At the time of the House Resolution’s introduction, it had 76 bi-partisan co-sponsors. According to the House website, that number is now up to 86. To view the Resolution, click on HR 814.
Both sides of the ATT debate have dug in and are standing by their claims, albeit mostly assumptions, hopes and fears. The fact is, neither side can say with any certainty how the UN will interpret the treaty in the future, or how future US administrations might interpret and enforce it.
Supporters of the treaty, including one member of the US delegation to the UN, claim, “We will not accept any treaty that infringes on the constitutional rights of our citizens to bear arms.” Indeed, the ATT treaty, as previously written, exempted gun sales “exclusively” domestic and held within the borders of one country. It also protected, “recreational, cultural, historical, and sporting activities”.
One part of the treaty that opponents raise as an example of their fears is the wording that creates a loophole around the above exemptions and protections. ATT, as originally written, requires countries to stop “the possible diversion of arms into the illicit market”. Opponents argue that “illicit markets” could be interpreted, and interpreted differently by each nation, to include political reformers on the local level to military aid to Israel and Taiwan on the global level.

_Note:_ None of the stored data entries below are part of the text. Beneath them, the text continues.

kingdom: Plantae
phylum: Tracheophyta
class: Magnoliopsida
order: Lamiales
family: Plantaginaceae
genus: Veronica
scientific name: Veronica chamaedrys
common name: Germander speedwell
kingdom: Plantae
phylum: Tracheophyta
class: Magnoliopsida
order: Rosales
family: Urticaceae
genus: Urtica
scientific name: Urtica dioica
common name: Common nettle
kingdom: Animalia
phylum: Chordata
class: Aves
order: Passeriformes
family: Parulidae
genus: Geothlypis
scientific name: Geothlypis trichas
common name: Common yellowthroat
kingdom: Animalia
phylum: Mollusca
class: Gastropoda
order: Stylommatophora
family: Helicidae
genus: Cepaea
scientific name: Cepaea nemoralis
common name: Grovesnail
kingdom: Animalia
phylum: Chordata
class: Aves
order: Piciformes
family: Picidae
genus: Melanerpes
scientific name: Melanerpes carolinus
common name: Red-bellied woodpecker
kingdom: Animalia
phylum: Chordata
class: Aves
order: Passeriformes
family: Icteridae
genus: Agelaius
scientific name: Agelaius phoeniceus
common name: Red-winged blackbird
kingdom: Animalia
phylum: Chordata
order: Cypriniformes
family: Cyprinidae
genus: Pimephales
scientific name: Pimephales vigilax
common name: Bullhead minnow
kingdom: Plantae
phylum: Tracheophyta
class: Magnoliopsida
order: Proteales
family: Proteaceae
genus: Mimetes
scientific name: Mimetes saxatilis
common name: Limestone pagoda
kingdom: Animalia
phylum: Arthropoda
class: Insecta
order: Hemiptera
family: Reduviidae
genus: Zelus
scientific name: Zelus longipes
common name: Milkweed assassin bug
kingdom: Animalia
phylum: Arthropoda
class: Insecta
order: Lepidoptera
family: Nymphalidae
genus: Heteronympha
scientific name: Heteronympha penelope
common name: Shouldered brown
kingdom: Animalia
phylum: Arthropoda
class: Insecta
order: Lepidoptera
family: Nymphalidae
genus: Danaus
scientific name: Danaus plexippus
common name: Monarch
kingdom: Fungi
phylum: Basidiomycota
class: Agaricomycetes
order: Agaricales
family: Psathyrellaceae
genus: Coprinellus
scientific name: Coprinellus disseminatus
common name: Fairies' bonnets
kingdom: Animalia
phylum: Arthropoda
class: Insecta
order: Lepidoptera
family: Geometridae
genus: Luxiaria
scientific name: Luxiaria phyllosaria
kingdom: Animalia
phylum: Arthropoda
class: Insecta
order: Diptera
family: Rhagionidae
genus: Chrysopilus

In the end, the UN may learn the same lesson that Americans learned over the past 3 decades – criminals don’t abide by gun control laws. And when those laws are enacted, crime and violence go up, not down. As one opponent asked, “Do you really think the people that supply weapons to the likes of Syrian dictator Bashar Hafez al-Assad or other ruthless thugs are going to be stopped by a piece of paper?”